Exercise
Transcribe every record exactly as it appears.
^^^^^^^^
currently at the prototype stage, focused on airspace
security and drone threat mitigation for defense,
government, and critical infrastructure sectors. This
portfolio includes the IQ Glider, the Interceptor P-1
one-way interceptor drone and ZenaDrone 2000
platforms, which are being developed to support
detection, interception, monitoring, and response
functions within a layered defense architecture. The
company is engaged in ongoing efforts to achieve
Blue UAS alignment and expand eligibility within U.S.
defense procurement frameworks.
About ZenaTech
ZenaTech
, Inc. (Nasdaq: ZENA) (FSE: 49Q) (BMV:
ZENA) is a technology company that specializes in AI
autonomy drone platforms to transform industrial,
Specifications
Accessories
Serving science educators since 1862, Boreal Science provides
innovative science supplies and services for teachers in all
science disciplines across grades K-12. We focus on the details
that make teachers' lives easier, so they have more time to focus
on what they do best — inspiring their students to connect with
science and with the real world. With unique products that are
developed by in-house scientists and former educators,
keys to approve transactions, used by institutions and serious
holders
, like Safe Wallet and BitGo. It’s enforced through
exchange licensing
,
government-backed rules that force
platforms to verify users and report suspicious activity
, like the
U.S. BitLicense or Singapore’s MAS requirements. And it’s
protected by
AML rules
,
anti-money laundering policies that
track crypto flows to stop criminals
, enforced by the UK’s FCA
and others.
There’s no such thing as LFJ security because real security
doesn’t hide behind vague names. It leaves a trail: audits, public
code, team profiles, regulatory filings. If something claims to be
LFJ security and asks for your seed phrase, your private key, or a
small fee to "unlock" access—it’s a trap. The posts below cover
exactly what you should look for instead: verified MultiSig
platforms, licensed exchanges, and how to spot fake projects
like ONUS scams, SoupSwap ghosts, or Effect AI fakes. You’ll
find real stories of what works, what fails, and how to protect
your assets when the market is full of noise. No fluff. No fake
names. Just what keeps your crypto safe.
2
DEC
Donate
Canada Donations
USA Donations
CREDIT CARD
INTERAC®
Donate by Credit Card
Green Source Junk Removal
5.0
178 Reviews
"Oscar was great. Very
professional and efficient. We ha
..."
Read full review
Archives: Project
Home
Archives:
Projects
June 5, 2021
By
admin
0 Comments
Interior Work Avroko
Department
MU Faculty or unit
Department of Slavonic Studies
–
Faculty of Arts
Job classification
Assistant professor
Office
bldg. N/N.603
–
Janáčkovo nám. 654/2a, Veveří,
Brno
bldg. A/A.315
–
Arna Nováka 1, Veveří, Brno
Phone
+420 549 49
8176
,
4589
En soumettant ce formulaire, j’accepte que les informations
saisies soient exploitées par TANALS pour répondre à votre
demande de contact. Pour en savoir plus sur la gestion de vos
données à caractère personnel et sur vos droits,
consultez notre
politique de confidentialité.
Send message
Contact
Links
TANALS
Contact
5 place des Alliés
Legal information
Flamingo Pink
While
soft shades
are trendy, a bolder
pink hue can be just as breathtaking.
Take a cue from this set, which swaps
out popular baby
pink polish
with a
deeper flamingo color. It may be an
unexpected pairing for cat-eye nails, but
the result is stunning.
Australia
^^^^^^^^
Task result
currently at the prototype stage, focused on airspace
security and drone threat mitigation for defense,
government, and critical infrastructure sectors. This
portfolio includes the IQ Glider, the Interceptor P-1
one-way interceptor drone and ZenaDrone 2000
platforms, which are being developed to support
detection, interception, monitoring, and response
functions within a layered defense architecture. The
company is engaged in ongoing efforts to achieve
Blue UAS alignment and expand eligibility within U.S.
defense procurement frameworks.
About ZenaTech
ZenaTech
, Inc. (Nasdaq: ZENA) (FSE: 49Q) (BMV:
ZENA) is a technology company that specializes in AI
autonomy drone platforms to transform industrial,
Specifications
Accessories
Serving science educators since 1862, Boreal Science provides
innovative science supplies and services for teachers in all
science disciplines across grades K-12. We focus on the details
that make teachers' lives easier, so they have more time to focus
on what they do best — inspiring their students to connect with
science and with the real world. With unique products that are
developed by in-house scientists and former educators,
keys to approve transactions, used by institutions and serious
holders
, like Safe Wallet and BitGo. It’s enforced through
exchange licensing
,
government-backed rules that force
platforms to verify users and report suspicious activity
, like the
U.S. BitLicense or Singapore’s MAS requirements. And it’s
protected by
AML rules
,
anti-money laundering policies that
track crypto flows to stop criminals
, enforced by the UK’s FCA
and others.
There’s no such thing as LFJ security because real security
doesn’t hide behind vague names. It leaves a trail: audits, public
code, team profiles, regulatory filings. If something claims to be
LFJ security and asks for your seed phrase, your private key, or a
small fee to "unlock" access—it’s a trap. The posts below cover
exactly what you should look for instead: verified MultiSig
platforms, licensed exchanges, and how to spot fake projects
like ONUS scams, SoupSwap ghosts, or Effect AI fakes. You’ll
find real stories of what works, what fails, and how to protect
your assets when the market is full of noise. No fluff. No fake
names. Just what keeps your crypto safe.
2
DEC
Donate
Canada Donations
USA Donations
CREDIT CARD
INTERAC®
Donate by Credit Card
Green Source Junk Removal
5.0
178 Reviews
"Oscar was great. Very
professional and efficient. We ha
..."
Read full review
Archives: Project
Home
Archives:
Projects
June 5, 2021
By
admin
0 Comments
Interior Work Avroko
Department
MU Faculty or unit
Department of Slavonic Studies
–
Faculty of Arts
Job classification
Assistant professor
Office
bldg. N/N.603
–
Janáčkovo nám. 654/2a, Veveří,
Brno
bldg. A/A.315
–
Arna Nováka 1, Veveří, Brno
Phone
+420 549 49
8176
,
4589
En soumettant ce formulaire, j’accepte que les informations
saisies soient exploitées par TANALS pour répondre à votre
demande de contact. Pour en savoir plus sur la gestion de vos
données à caractère personnel et sur vos droits,
consultez notre
politique de confidentialité.
Send message
Contact
Links
TANALS
Contact
5 place des Alliés
Legal information
Flamingo Pink
While
soft shades
are trendy, a bolder
pink hue can be just as breathtaking.
Take a cue from this set, which swaps
out popular baby
pink polish
with a
deeper flamingo color. It may be an
unexpected pairing for cat-eye nails, but
the result is stunning.
Australia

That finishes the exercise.